### Dataset entries
______________________________

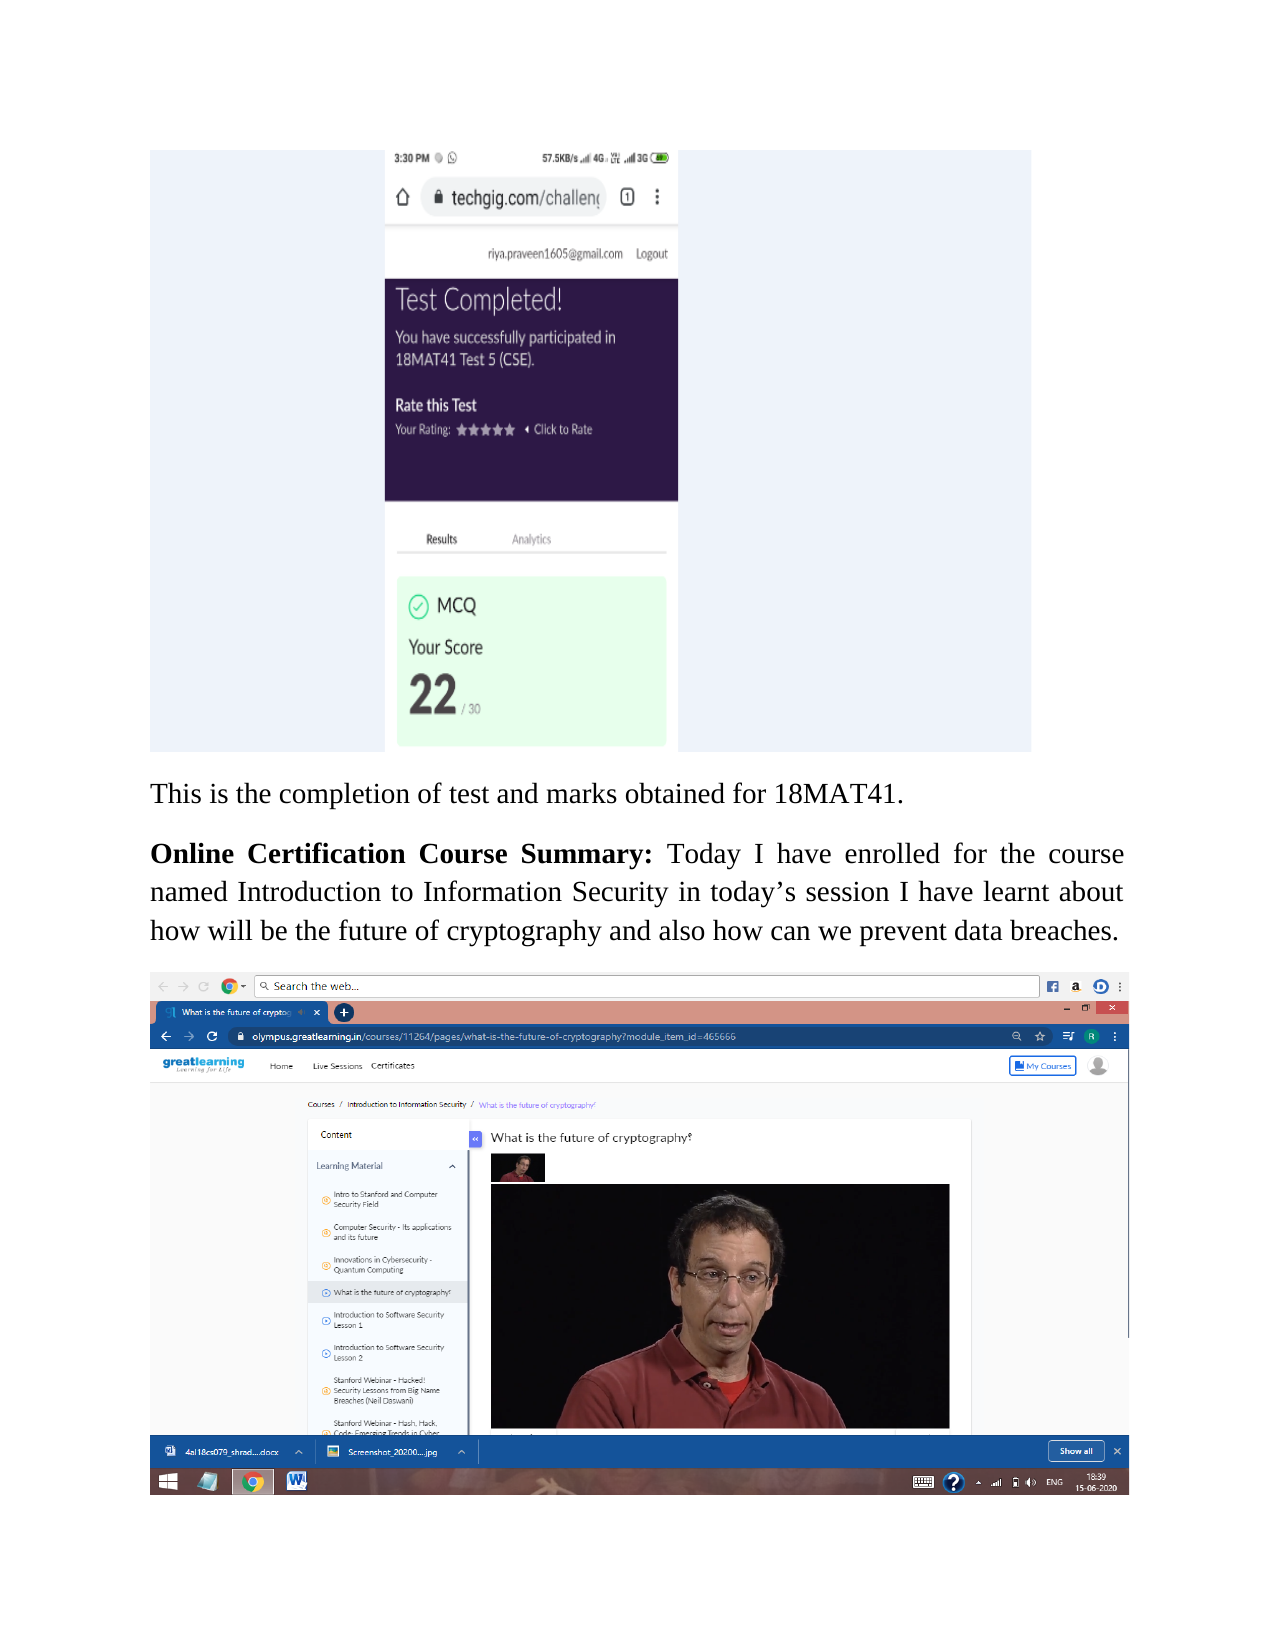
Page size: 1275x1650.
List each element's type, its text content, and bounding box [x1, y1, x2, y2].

text This is the completion of test and marks obtained for 18MAT41. [150, 776, 1125, 810]
picture [150, 972, 1130, 1495]
text Online Certification Course Summary: Today I have enrolled for the course named Introduction to Information Security in today’s session I have learnt about how will be the future of cryptography and also how can we prevent data breaches. [150, 836, 1125, 946]
picture [150, 150, 1032, 752]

______________________________

### Your task
When you copy the entries, keep every word exactly as it stands and drop any pictures.

### The answer
Page size: 1275x1650.
List each element's type, its text content, and bounding box [x1, y1, x2, y2].

text This is the completion of test and marks obtained for 18MAT41. [150, 776, 1125, 810]
picture [150, 972, 1130, 1495]
text Online Certification Course Summary: Today I have enrolled for the course named Introduction to Information Security in today’s session I have learnt about how will be the future of cryptography and also how can we prevent data breaches. [150, 836, 1125, 946]
picture [150, 150, 1032, 752]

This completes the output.